HOW TO COMPLETE THIS TASK
An exact copy of every record, without the pictures, is what should come back.

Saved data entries

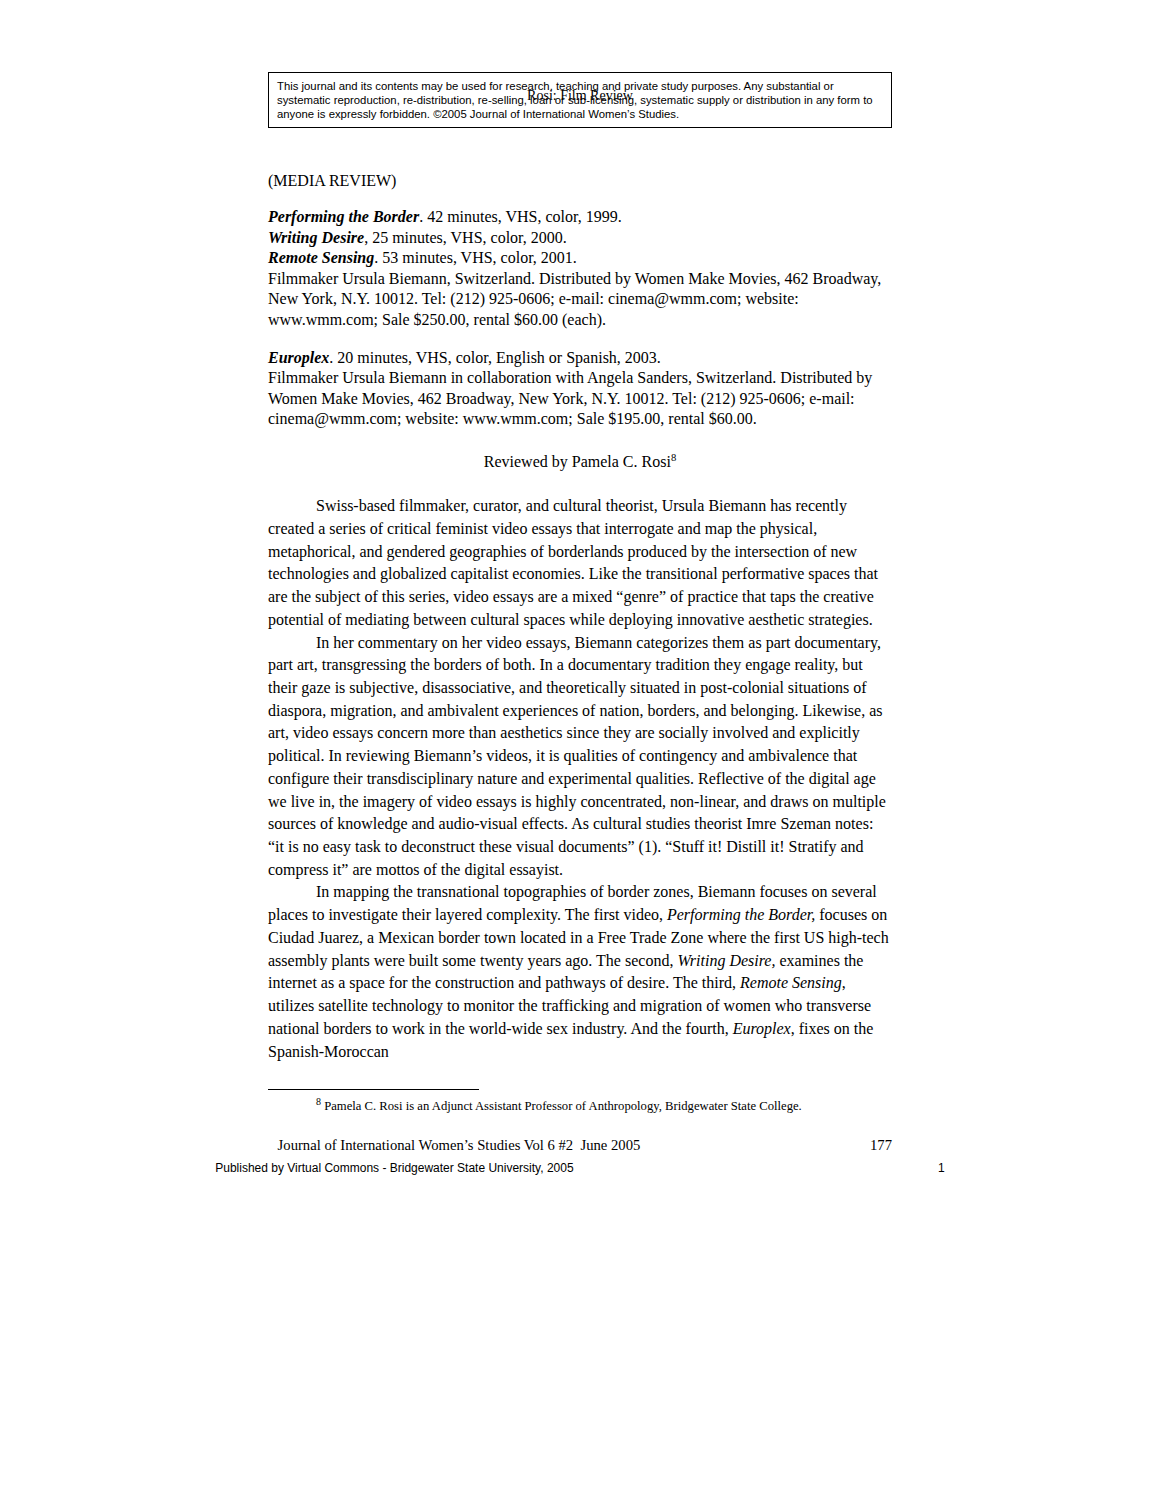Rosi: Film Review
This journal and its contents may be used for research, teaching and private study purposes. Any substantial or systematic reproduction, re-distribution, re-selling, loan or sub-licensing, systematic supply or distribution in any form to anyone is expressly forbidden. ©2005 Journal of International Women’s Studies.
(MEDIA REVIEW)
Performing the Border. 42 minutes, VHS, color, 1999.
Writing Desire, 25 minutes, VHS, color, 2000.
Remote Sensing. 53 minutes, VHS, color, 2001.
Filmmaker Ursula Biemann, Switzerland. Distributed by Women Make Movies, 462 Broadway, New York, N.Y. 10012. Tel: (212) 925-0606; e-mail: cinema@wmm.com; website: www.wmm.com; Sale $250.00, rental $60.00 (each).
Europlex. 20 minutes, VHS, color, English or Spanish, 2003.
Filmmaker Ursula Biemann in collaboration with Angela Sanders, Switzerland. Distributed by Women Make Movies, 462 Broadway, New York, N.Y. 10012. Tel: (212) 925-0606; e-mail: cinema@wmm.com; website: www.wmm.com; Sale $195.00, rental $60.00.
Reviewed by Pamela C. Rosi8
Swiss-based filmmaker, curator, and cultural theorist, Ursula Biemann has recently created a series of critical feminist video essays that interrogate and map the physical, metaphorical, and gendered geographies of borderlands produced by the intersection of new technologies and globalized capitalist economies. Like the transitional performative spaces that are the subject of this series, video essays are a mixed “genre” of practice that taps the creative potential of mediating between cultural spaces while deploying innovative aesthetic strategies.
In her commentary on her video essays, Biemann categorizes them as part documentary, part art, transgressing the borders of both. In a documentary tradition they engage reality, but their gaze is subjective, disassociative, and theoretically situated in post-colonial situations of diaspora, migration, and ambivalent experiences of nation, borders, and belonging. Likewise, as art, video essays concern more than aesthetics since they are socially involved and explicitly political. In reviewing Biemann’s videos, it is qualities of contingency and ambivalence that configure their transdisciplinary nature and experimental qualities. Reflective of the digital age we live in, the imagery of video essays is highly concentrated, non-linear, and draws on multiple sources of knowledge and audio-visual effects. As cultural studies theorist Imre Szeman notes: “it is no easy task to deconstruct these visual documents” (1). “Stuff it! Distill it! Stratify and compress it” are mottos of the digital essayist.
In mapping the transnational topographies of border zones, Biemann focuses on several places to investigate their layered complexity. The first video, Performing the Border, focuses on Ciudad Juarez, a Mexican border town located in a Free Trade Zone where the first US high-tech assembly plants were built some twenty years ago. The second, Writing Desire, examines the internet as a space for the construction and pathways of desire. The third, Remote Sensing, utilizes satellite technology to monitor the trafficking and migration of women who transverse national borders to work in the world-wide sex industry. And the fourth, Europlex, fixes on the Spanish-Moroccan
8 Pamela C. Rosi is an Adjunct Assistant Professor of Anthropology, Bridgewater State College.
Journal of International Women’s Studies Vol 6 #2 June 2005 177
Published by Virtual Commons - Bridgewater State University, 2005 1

ANSWER BOX
Rosi: Film Review
This journal and its contents may be used for research, teaching and private study purposes. Any substantial or systematic reproduction, re-distribution, re-selling, loan or sub-licensing, systematic supply or distribution in any form to anyone is expressly forbidden. ©2005 Journal of International Women’s Studies.
(MEDIA REVIEW)
Performing the Border. 42 minutes, VHS, color, 1999.
Writing Desire, 25 minutes, VHS, color, 2000.
Remote Sensing. 53 minutes, VHS, color, 2001.
Filmmaker Ursula Biemann, Switzerland. Distributed by Women Make Movies, 462 Broadway, New York, N.Y. 10012. Tel: (212) 925-0606; e-mail: cinema@wmm.com; website: www.wmm.com; Sale $250.00, rental $60.00 (each).
Europlex. 20 minutes, VHS, color, English or Spanish, 2003.
Filmmaker Ursula Biemann in collaboration with Angela Sanders, Switzerland. Distributed by Women Make Movies, 462 Broadway, New York, N.Y. 10012. Tel: (212) 925-0606; e-mail: cinema@wmm.com; website: www.wmm.com; Sale $195.00, rental $60.00.
Reviewed by Pamela C. Rosi8
Swiss-based filmmaker, curator, and cultural theorist, Ursula Biemann has recently created a series of critical feminist video essays that interrogate and map the physical, metaphorical, and gendered geographies of borderlands produced by the intersection of new technologies and globalized capitalist economies. Like the transitional performative spaces that are the subject of this series, video essays are a mixed “genre” of practice that taps the creative potential of mediating between cultural spaces while deploying innovative aesthetic strategies.
In her commentary on her video essays, Biemann categorizes them as part documentary, part art, transgressing the borders of both. In a documentary tradition they engage reality, but their gaze is subjective, disassociative, and theoretically situated in post-colonial situations of diaspora, migration, and ambivalent experiences of nation, borders, and belonging. Likewise, as art, video essays concern more than aesthetics since they are socially involved and explicitly political. In reviewing Biemann’s videos, it is qualities of contingency and ambivalence that configure their transdisciplinary nature and experimental qualities. Reflective of the digital age we live in, the imagery of video essays is highly concentrated, non-linear, and draws on multiple sources of knowledge and audio-visual effects. As cultural studies theorist Imre Szeman notes: “it is no easy task to deconstruct these visual documents” (1). “Stuff it! Distill it! Stratify and compress it” are mottos of the digital essayist.
In mapping the transnational topographies of border zones, Biemann focuses on several places to investigate their layered complexity. The first video, Performing the Border, focuses on Ciudad Juarez, a Mexican border town located in a Free Trade Zone where the first US high-tech assembly plants were built some twenty years ago. The second, Writing Desire, examines the internet as a space for the construction and pathways of desire. The third, Remote Sensing, utilizes satellite technology to monitor the trafficking and migration of women who transverse national borders to work in the world-wide sex industry. And the fourth, Europlex, fixes on the Spanish-Moroccan
8 Pamela C. Rosi is an Adjunct Assistant Professor of Anthropology, Bridgewater State College.
Journal of International Women’s Studies Vol 6 #2 June 2005 177
Published by Virtual Commons - Bridgewater State University, 2005 1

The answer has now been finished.